Thus, we change the VarInX
predicates to functions
VarTypeInX : Var * X -> Type
: These functions should be
defined on a pair of (var, node)
if var
is in
scope for node
, and if so, then
VarTypeInX(var, node)
is the type of the variable. We also
update our rules that introduce variable bindings so they take type
annotations into consideration. For example, the axiom for function
argument variables is now as follows:
Axiom
ConsStmtListNode(stmts, _, tail)
& sigma = VarTypeInStmts(var, stmts)
=>
VarTypeInStmts(var, tail) = sigma
;
The axioms responsible for propagating existing variable bindings
also need updating so that they propagate the type of variables. For
example, the axiom that propagates variable bindings through
StmtNodeList
elements now looks like this:
Axiom
ConsStmtListNode(stmts, _, tail)
& sigma = VarTypeInStmts(var, stmts)
=>
VarTypeInStmts(var, tail) = sigma
;
In most type systems, type constructors have disjoint
ranges, and each type constructor is separately injective.
The disjoint range property means that types obtained using different
type constructors do not agree. In our case, this means for example that
the boolean
type is different from the string
type, and that the void
type is different from all function
types. Injectivity is only relevant for type constructors with arguments
(so no type constants such as number
). For our toy
language, injectivity thus only applies to function types, where it says
that if two functions types are equal, then they must have the same
domain types and the same codomain types.
Evaluation of our Eqlog program can currently not violate these
properties, but this will change in the next posts due to typing
constraints on expression or variables. For example, we will enforce
that the type of a variable that is used as condition for an
if
statement must be of type boolean
, and that
it must also be of type string
if it is initialized with a
string literal. We enforce these constraints by imposing equalities on
the ExprType
of expressions, which by the functionality
axioms can lead to a violation of the disjoint range or injectivity
properties. These violations only happen for ill-typed programs, so our
type checker should report a type error in these situations. Similarly
to the VariableShadowing
predicate that we used to report
variable shadowing, we introduce a predicate
Pred ConflictingTypes: ();
that our Eqlog program should populate if it detects a violation of injectivity or the disjoint ranges property.

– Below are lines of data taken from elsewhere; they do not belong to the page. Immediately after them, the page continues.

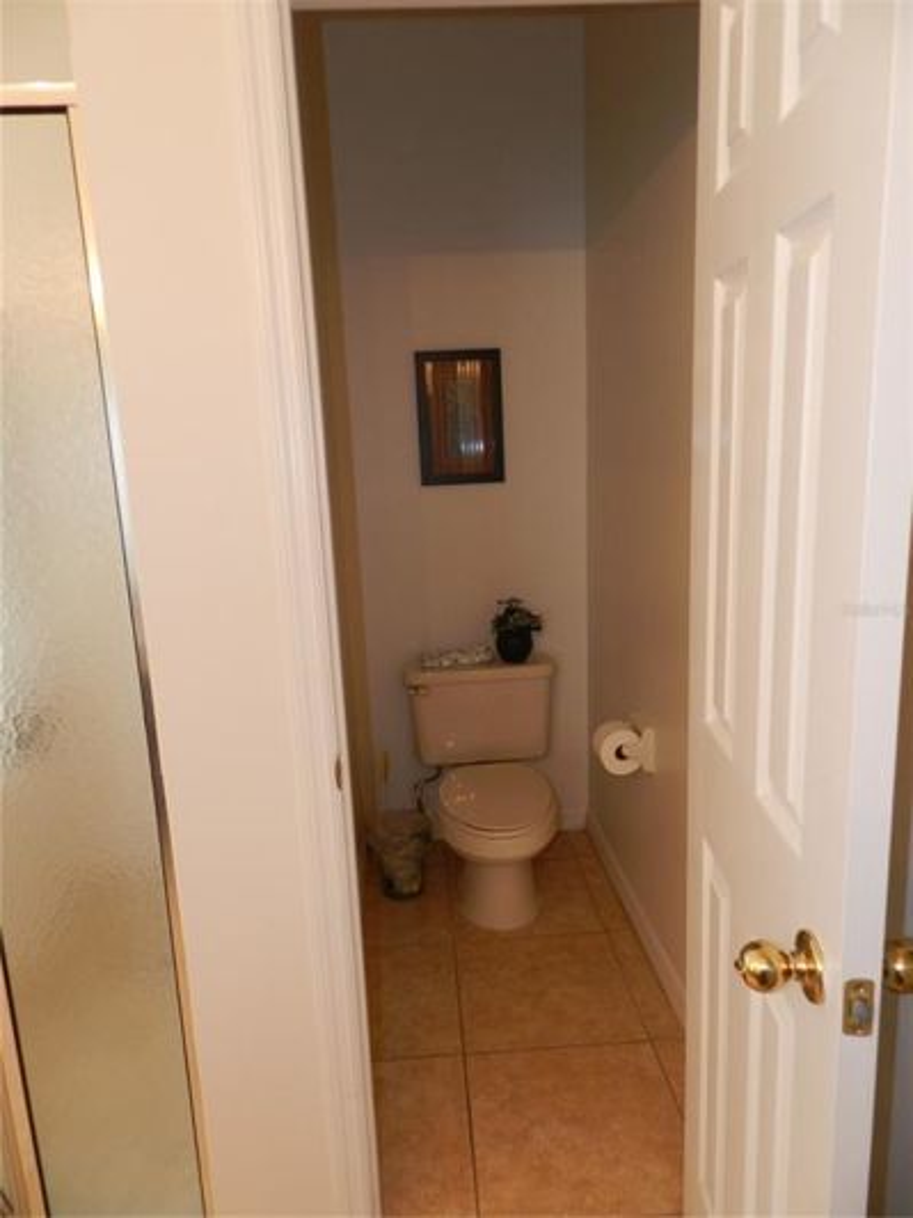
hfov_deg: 58.9
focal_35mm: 23
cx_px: 456
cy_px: 609
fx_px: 809
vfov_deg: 73.9
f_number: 3.4
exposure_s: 1/30
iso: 180
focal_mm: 4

Detecting a violation of the disjoint ranges property is fairly straightforward:
Axiom VoidType() = BooleanType() => ConflictingTypes();
Axiom VoidType() = NumberType() => ConflictingTypes();
Axiom VoidType() = StringType() => ConflictingTypes();
Axiom VoidType() = FunctionType(_, _) => ConflictingTypes();
Axiom BooleanType() = NumberType() => ConflictingTypes();
// ...
We could encode injectivity of the function type constructor like this:
Axiom
FunctionType(sigmas_0, tau_0) = FunctionType(sigma_1, tau_1)
=>
sigmas_0 = sigmas_1
& tau_0 = tau_1
;
Instead, we’ll go with an approach that will help us also later:
Axiomatizing inverse functions to FunctionType
in each
argument.
When we collect constraints on the types of expressions, we’ll
eventually have the need to assert that some type kappa
is
a function type, i.e., that there should exist
domain
and codomain
such that
kappa = FunctionType(domain, kappa)
. However, Eqlog does
intentionally not support existential quantification, since this would make Eqlog
evaluation semantically ill-behaved. To work around this, we
introduce functions DomainTypes : Type -> TypeList
and
CodomainType : Type -> Type
as inverse functions for the
two arguments of FunctionType
:
Axiom DomainTypes(tau)! => CodomainType(tau)!;
Axiom CodomainType(tau)! => DomainTypes(tau)!;
Axiom
kappa = FunctionType(sigmas, tau)
=>
DomainTypes(kappa) = sigmas
& CodomainType(kappa) = tau
;
Axiom
sigmas = DomainTypes(kappa)
& tau = CodomainType(kappa)
=>
FunctionType(sigmas, tau) = kappa
;
To assert that a given type is a function type, it now suffices to
assert that DomainTypes
or CodomainType
is
defined on it. Since functions are injective if and only if they have an
inverse function on their range, the presence of
DomainTypes
and CodomainType
makes the
explicit injectivity axiom above redundant.
Due to injectivity of
FunctionType : TypeList * Type -> Type
, it can happen
that we equate TypeList
elements during evaluation. If type
lists are equal, then they should contain the same types in the same
order. Our Eqlog program equates type lists with different lengths only
if the input source code contains a variable number mismatch, e.g. a
call of a function with the wrong number of arguments, so we want to
report a type error in this case. We can enforce these condition on type
lists like so:
Axiom NilTypeList() = ConsTypeList(_, _) => ConflictingTypes();
Axiom
ConsTypeList(head_0, tail_0) = ConsTypeList(head_1, tail_1)
=>
head_0 = head_1
& tail_0 = tail_1
;